Photo: Kayden et al. (2000)
Photo: Kayden et al. (2000)

At the corners of East 37th and 38th Streets along First Avenue are usable street-level park areas, paved in a decorative brick pattern and lushly landscaped with full-canopied trees, that offer numerous two-sided wooden benches and serpentine bike racks. Sunlight and shade are in abundance here. The plaza benefits greatly from its broad southern and eastern exposure and the complete absence of adjacent skyscrapers immediately to the south. The Midtown Tunnel Access Road guarantees continued access to sunlight unless the tunnel authority were to decide to allow buildings to be constructed in the air rights above its roads.

Although the escarpment is visually impressive, it cleaves the space in two, obstructing direct pedestrian access from First Avenue to the plaza’s interior and beyond. The user is forced to walk around the mound, next to the side streets, before reaching the inner flank, where a large, amphitheater-shaped water feature with cascading waterfall and basin is oriented toward the building.
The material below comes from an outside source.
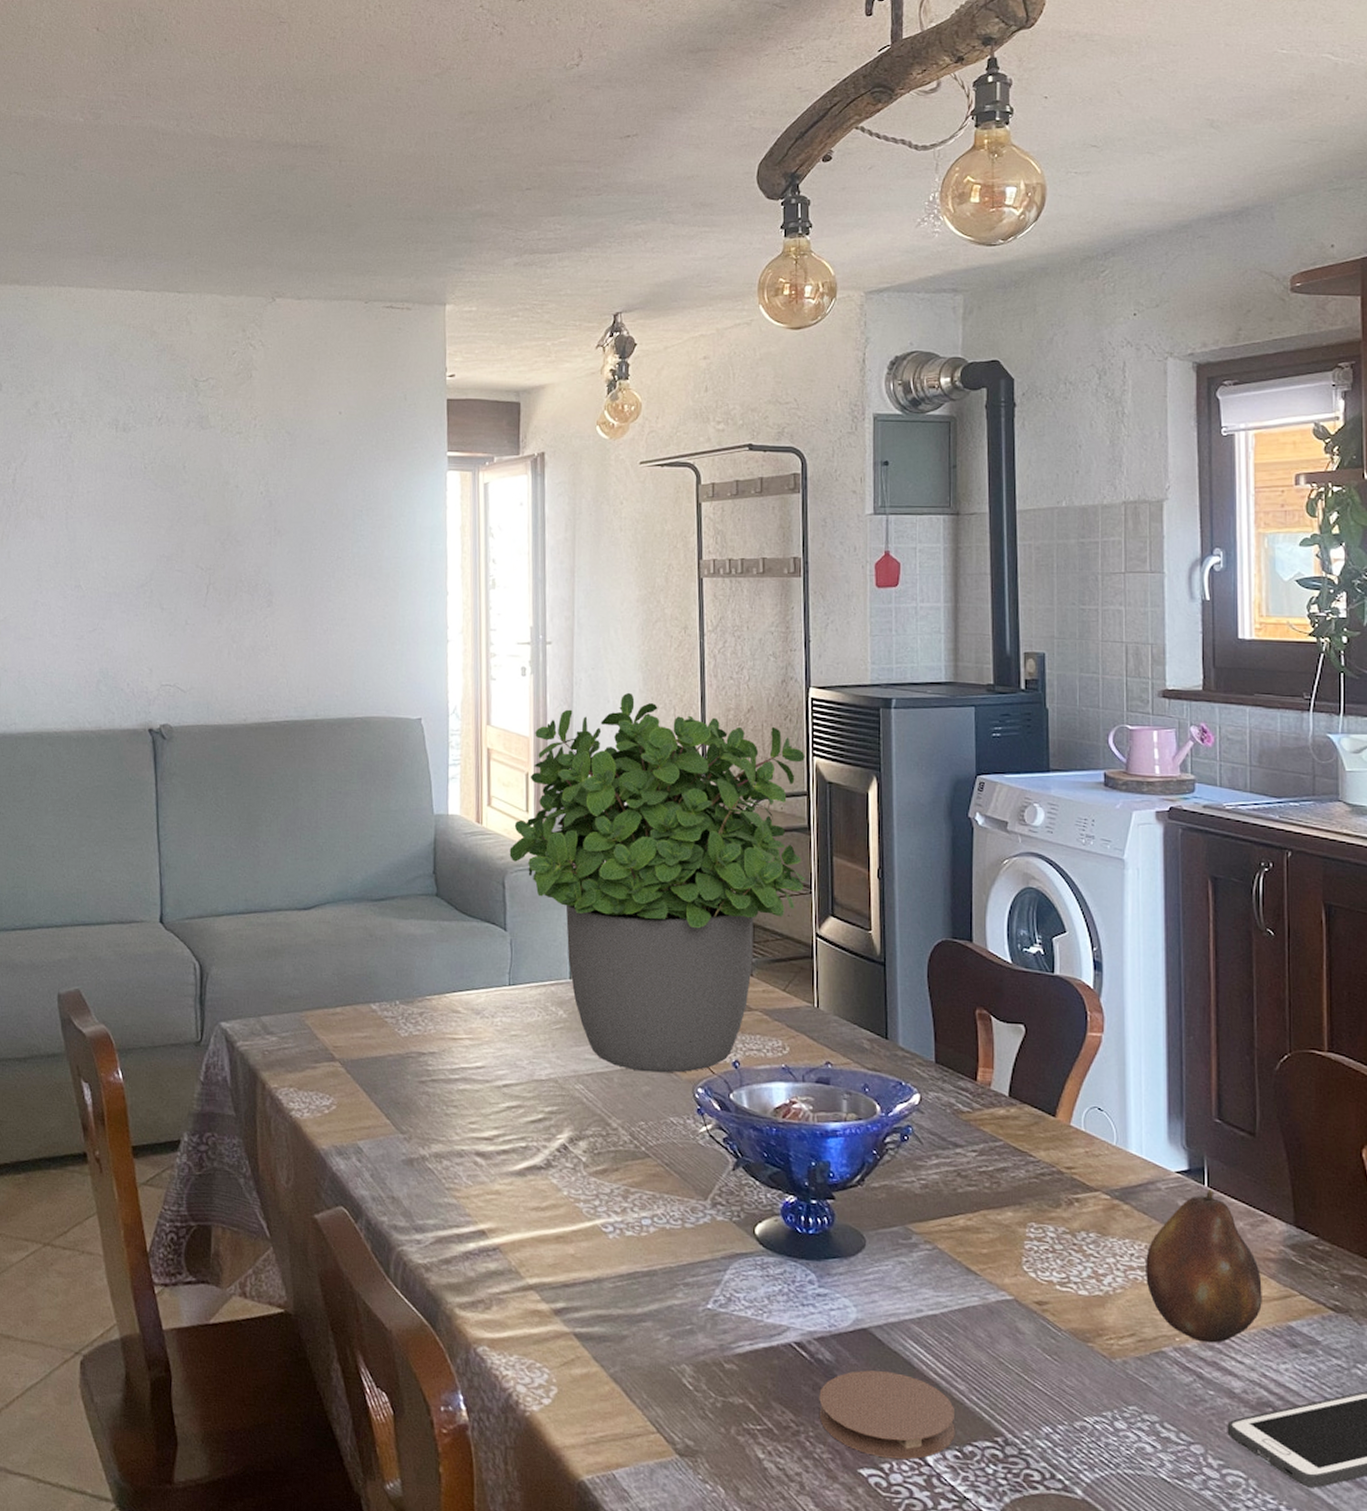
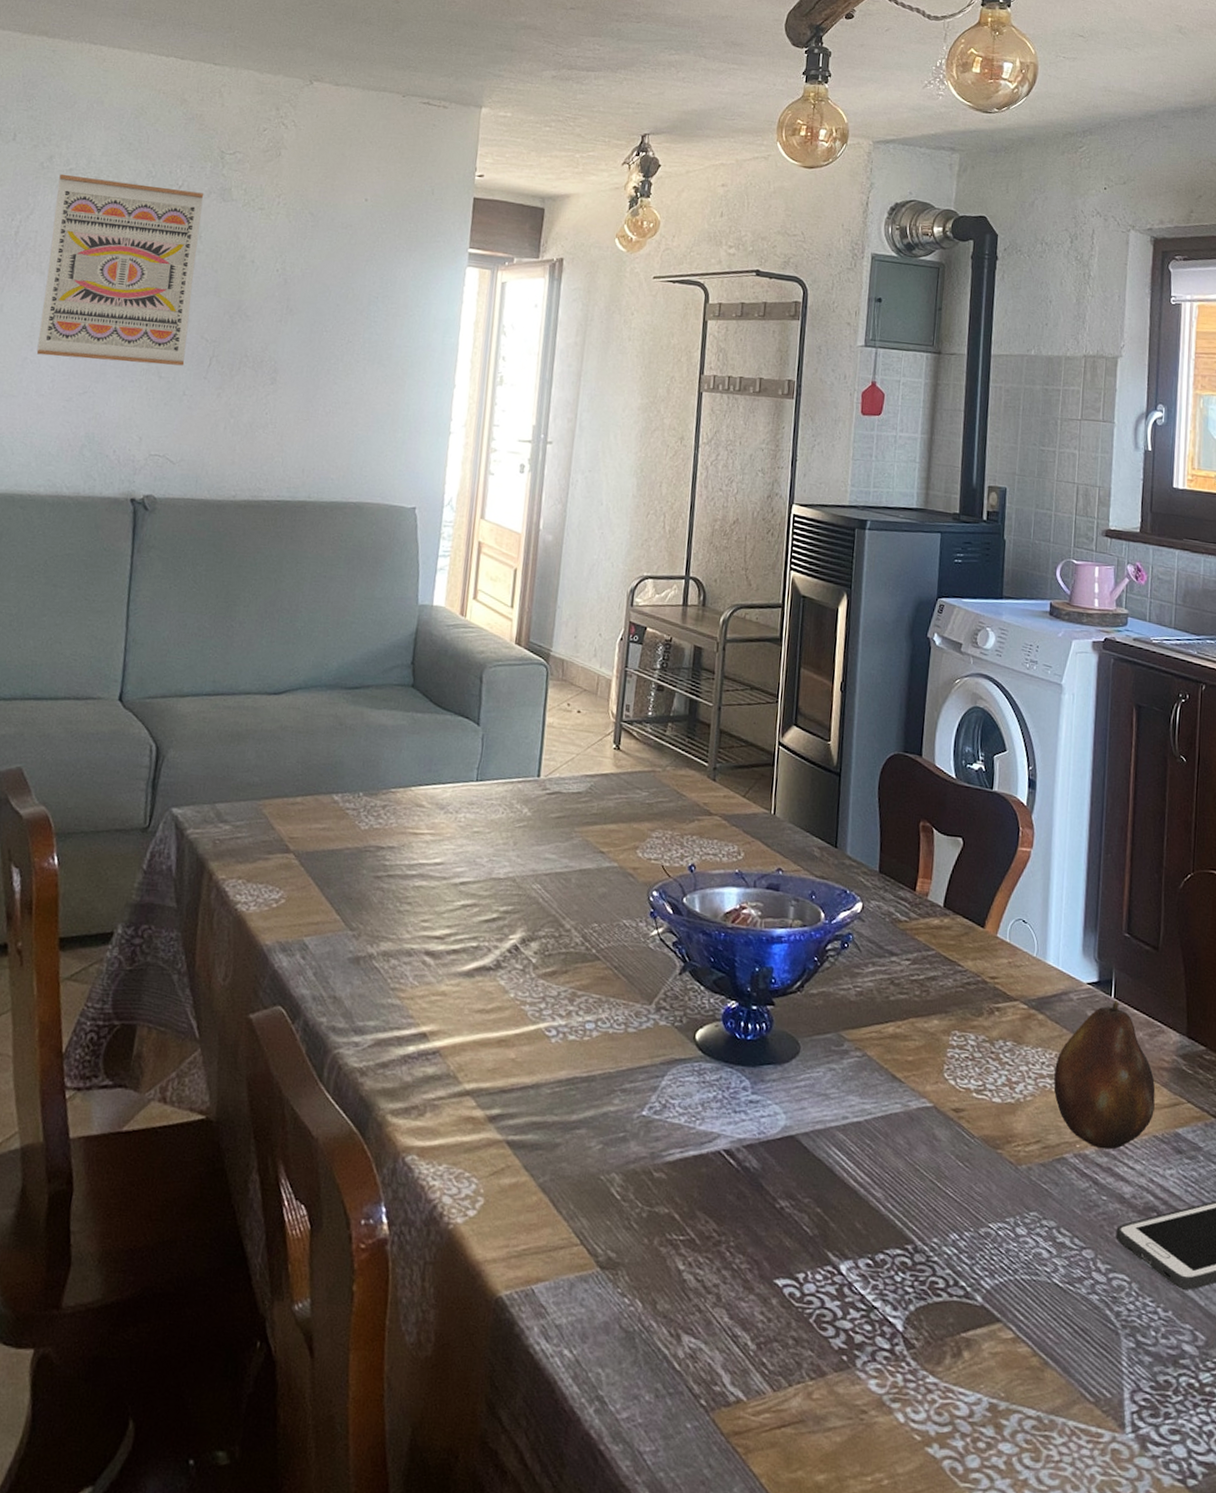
wall art: none [45,418,184,597] -> present [36,173,204,366]
potted plant: present [509,692,805,1073] -> none [490,496,783,875]
coaster: present [819,1370,955,1460] -> none [741,1178,870,1269]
Approached down five steps, the basin exhibits at its center an abstract bronze sculpture, entitled Peirene (1988), by Aristides Demetrios, that resembles an oversized magnet. In front of the water element are plantings of colorful flowers. A permanent space-age canopy hangs over the through-block driveway and stretches toward the water element. Although the driveway between the building and water feature is private, the open area west of it extending to the building wall is part of the required public space.